* **INSTRUCTIONS TO FOLLOW**
Starting at the first line and ending at the last, reproduce the records below exactly.

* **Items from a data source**

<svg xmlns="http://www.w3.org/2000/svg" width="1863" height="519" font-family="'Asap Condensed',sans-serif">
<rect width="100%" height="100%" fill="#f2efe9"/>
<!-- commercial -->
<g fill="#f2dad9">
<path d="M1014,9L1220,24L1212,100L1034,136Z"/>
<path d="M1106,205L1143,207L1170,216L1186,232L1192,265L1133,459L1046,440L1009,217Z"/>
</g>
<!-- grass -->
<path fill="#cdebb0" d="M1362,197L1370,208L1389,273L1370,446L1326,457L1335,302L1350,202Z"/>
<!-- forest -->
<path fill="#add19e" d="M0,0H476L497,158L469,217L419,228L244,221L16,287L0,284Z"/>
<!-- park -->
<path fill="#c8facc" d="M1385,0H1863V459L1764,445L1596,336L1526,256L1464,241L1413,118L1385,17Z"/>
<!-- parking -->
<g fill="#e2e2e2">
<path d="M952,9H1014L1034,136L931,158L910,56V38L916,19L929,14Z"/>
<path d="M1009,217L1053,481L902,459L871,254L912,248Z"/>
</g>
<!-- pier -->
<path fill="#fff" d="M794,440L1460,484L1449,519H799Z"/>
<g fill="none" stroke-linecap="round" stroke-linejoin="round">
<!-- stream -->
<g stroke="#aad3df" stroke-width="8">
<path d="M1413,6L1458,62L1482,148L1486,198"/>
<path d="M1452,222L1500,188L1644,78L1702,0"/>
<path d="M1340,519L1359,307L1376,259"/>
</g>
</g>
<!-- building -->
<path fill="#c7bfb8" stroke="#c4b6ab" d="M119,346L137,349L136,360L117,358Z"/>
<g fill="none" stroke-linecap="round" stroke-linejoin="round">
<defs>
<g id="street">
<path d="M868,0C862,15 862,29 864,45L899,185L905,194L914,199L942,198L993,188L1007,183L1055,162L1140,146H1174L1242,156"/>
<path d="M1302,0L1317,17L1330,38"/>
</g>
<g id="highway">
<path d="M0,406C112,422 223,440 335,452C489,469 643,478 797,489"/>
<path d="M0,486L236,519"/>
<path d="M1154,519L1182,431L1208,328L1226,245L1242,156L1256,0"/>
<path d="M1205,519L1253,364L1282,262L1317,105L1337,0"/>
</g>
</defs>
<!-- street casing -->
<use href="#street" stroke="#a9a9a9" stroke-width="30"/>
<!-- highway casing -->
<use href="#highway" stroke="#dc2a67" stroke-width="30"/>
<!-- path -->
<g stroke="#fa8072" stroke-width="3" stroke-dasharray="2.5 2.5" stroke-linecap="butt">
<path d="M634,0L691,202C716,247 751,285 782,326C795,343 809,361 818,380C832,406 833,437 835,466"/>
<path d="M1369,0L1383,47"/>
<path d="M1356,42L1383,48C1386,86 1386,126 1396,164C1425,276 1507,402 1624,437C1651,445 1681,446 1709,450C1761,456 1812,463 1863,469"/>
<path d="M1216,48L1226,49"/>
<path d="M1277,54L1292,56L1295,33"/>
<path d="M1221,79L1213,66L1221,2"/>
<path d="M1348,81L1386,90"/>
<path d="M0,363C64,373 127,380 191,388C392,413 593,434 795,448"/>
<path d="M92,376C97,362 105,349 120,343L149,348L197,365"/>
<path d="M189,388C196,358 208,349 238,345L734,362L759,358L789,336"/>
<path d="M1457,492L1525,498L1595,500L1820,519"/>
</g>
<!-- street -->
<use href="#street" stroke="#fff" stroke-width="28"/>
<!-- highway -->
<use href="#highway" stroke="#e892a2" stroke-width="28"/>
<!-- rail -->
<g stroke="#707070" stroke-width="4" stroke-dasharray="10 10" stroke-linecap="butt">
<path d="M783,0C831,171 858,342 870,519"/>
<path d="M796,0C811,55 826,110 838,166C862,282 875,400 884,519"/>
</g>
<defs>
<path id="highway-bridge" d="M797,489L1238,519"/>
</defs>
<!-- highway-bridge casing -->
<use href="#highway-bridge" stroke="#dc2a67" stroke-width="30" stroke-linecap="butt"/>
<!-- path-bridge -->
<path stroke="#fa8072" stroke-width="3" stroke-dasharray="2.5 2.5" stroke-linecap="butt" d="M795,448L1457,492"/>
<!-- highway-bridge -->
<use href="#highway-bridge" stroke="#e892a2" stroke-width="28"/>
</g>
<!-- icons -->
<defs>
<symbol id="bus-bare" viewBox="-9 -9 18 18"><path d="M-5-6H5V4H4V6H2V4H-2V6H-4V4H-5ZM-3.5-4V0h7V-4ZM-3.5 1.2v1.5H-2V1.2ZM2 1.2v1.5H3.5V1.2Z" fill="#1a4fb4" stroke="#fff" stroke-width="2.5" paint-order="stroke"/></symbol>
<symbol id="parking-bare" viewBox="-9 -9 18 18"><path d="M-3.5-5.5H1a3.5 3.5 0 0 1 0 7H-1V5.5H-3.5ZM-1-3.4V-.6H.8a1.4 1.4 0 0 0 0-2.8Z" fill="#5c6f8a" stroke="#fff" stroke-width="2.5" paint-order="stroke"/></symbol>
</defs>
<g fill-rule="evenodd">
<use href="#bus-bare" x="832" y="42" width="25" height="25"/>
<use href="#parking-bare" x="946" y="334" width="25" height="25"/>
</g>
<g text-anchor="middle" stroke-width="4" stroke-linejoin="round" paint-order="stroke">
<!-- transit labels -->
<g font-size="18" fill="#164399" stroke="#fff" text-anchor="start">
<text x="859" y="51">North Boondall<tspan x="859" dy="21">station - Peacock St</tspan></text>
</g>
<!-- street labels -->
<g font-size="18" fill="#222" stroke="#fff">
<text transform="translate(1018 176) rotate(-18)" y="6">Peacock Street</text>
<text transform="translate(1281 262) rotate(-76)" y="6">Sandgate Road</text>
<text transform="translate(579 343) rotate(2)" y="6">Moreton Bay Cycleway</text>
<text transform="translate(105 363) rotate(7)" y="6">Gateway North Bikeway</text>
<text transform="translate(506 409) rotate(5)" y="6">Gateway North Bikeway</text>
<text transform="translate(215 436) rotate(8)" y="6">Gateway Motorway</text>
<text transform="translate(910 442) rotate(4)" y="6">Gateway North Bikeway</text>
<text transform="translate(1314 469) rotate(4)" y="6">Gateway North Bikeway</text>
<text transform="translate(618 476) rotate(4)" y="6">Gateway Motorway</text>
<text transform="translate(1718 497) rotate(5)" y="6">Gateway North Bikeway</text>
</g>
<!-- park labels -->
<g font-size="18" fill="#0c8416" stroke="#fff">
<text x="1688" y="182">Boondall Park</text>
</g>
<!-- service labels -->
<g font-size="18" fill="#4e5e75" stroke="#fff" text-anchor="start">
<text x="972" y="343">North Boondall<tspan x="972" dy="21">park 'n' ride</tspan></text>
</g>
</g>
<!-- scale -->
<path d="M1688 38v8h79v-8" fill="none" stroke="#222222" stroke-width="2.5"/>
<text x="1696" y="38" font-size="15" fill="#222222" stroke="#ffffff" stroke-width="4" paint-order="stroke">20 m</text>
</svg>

* **EXERCISE SOLUTION**
<svg xmlns="http://www.w3.org/2000/svg" width="1863" height="519" font-family="'Asap Condensed',sans-serif">
<rect width="100%" height="100%" fill="#f2efe9"/>
<!-- commercial -->
<g fill="#f2dad9">
<path d="M1014,9L1220,24L1212,100L1034,136Z"/>
<path d="M1106,205L1143,207L1170,216L1186,232L1192,265L1133,459L1046,440L1009,217Z"/>
</g>
<!-- grass -->
<path fill="#cdebb0" d="M1362,197L1370,208L1389,273L1370,446L1326,457L1335,302L1350,202Z"/>
<!-- forest -->
<path fill="#add19e" d="M0,0H476L497,158L469,217L419,228L244,221L16,287L0,284Z"/>
<!-- park -->
<path fill="#c8facc" d="M1385,0H1863V459L1764,445L1596,336L1526,256L1464,241L1413,118L1385,17Z"/>
<!-- parking -->
<g fill="#e2e2e2">
<path d="M952,9H1014L1034,136L931,158L910,56V38L916,19L929,14Z"/>
<path d="M1009,217L1053,481L902,459L871,254L912,248Z"/>
</g>
<!-- pier -->
<path fill="#fff" d="M794,440L1460,484L1449,519H799Z"/>
<g fill="none" stroke-linecap="round" stroke-linejoin="round">
<!-- stream -->
<g stroke="#aad3df" stroke-width="8">
<path d="M1413,6L1458,62L1482,148L1486,198"/>
<path d="M1452,222L1500,188L1644,78L1702,0"/>
<path d="M1340,519L1359,307L1376,259"/>
</g>
</g>
<!-- building -->
<path fill="#c7bfb8" stroke="#c4b6ab" d="M119,346L137,349L136,360L117,358Z"/>
<g fill="none" stroke-linecap="round" stroke-linejoin="round">
<defs>
<g id="street">
<path d="M868,0C862,15 862,29 864,45L899,185L905,194L914,199L942,198L993,188L1007,183L1055,162L1140,146H1174L1242,156"/>
<path d="M1302,0L1317,17L1330,38"/>
</g>
<g id="highway">
<path d="M0,406C112,422 223,440 335,452C489,469 643,478 797,489"/>
<path d="M0,486L236,519"/>
<path d="M1154,519L1182,431L1208,328L1226,245L1242,156L1256,0"/>
<path d="M1205,519L1253,364L1282,262L1317,105L1337,0"/>
</g>
</defs>
<!-- street casing -->
<use href="#street" stroke="#a9a9a9" stroke-width="30"/>
<!-- highway casing -->
<use href="#highway" stroke="#dc2a67" stroke-width="30"/>
<!-- path -->
<g stroke="#fa8072" stroke-width="3" stroke-dasharray="2.5 2.5" stroke-linecap="butt">
<path d="M634,0L691,202C716,247 751,285 782,326C795,343 809,361 818,380C832,406 833,437 835,466"/>
<path d="M1369,0L1383,47"/>
<path d="M1356,42L1383,48C1386,86 1386,126 1396,164C1425,276 1507,402 1624,437C1651,445 1681,446 1709,450C1761,456 1812,463 1863,469"/>
<path d="M1216,48L1226,49"/>
<path d="M1277,54L1292,56L1295,33"/>
<path d="M1221,79L1213,66L1221,2"/>
<path d="M1348,81L1386,90"/>
<path d="M0,363C64,373 127,380 191,388C392,413 593,434 795,448"/>
<path d="M92,376C97,362 105,349 120,343L149,348L197,365"/>
<path d="M189,388C196,358 208,349 238,345L734,362L759,358L789,336"/>
<path d="M1457,492L1525,498L1595,500L1820,519"/>
</g>
<!-- street -->
<use href="#street" stroke="#fff" stroke-width="28"/>
<!-- highway -->
<use href="#highway" stroke="#e892a2" stroke-width="28"/>
<!-- rail -->
<g stroke="#707070" stroke-width="4" stroke-dasharray="10 10" stroke-linecap="butt">
<path d="M783,0C831,171 858,342 870,519"/>
<path d="M796,0C811,55 826,110 838,166C862,282 875,400 884,519"/>
</g>
<defs>
<path id="highway-bridge" d="M797,489L1238,519"/>
</defs>
<!-- highway-bridge casing -->
<use href="#highway-bridge" stroke="#dc2a67" stroke-width="30" stroke-linecap="butt"/>
<!-- path-bridge -->
<path stroke="#fa8072" stroke-width="3" stroke-dasharray="2.5 2.5" stroke-linecap="butt" d="M795,448L1457,492"/>
<!-- highway-bridge -->
<use href="#highway-bridge" stroke="#e892a2" stroke-width="28"/>
</g>
<!-- icons -->
<defs>
<symbol id="bus-bare" viewBox="-9 -9 18 18"><path d="M-5-6H5V4H4V6H2V4H-2V6H-4V4H-5ZM-3.5-4V0h7V-4ZM-3.5 1.2v1.5H-2V1.2ZM2 1.2v1.5H3.5V1.2Z" fill="#1a4fb4" stroke="#fff" stroke-width="2.5" paint-order="stroke"/></symbol>
<symbol id="parking-bare" viewBox="-9 -9 18 18"><path d="M-3.5-5.5H1a3.5 3.5 0 0 1 0 7H-1V5.5H-3.5ZM-1-3.4V-.6H.8a1.4 1.4 0 0 0 0-2.8Z" fill="#5c6f8a" stroke="#fff" stroke-width="2.5" paint-order="stroke"/></symbol>
</defs>
<g fill-rule="evenodd">
<use href="#bus-bare" x="832" y="42" width="25" height="25"/>
<use href="#parking-bare" x="946" y="334" width="25" height="25"/>
</g>
<g text-anchor="middle" stroke-width="4" stroke-linejoin="round" paint-order="stroke">
<!-- transit labels -->
<g font-size="18" fill="#164399" stroke="#fff" text-anchor="start">
<text x="859" y="51">North Boondall<tspan x="859" dy="21">station - Peacock St</tspan></text>
</g>
<!-- street labels -->
<g font-size="18" fill="#222" stroke="#fff">
<text transform="translate(1018 176) rotate(-18)" y="6">Peacock Street</text>
<text transform="translate(1281 262) rotate(-76)" y="6">Sandgate Road</text>
<text transform="translate(579 343) rotate(2)" y="6">Moreton Bay Cycleway</text>
<text transform="translate(105 363) rotate(7)" y="6">Gateway North Bikeway</text>
<text transform="translate(506 409) rotate(5)" y="6">Gateway North Bikeway</text>
<text transform="translate(215 436) rotate(8)" y="6">Gateway Motorway</text>
<text transform="translate(910 442) rotate(4)" y="6">Gateway North Bikeway</text>
<text transform="translate(1314 469) rotate(4)" y="6">Gateway North Bikeway</text>
<text transform="translate(618 476) rotate(4)" y="6">Gateway Motorway</text>
<text transform="translate(1718 497) rotate(5)" y="6">Gateway North Bikeway</text>
</g>
<!-- park labels -->
<g font-size="18" fill="#0c8416" stroke="#fff">
<text x="1688" y="182">Boondall Park</text>
</g>
<!-- service labels -->
<g font-size="18" fill="#4e5e75" stroke="#fff" text-anchor="start">
<text x="972" y="343">North Boondall<tspan x="972" dy="21">park 'n' ride</tspan></text>
</g>
</g>
<!-- scale -->
<path d="M1688 38v8h79v-8" fill="none" stroke="#222222" stroke-width="2.5"/>
<text x="1696" y="38" font-size="15" fill="#222222" stroke="#ffffff" stroke-width="4" paint-order="stroke">20 m</text>
</svg>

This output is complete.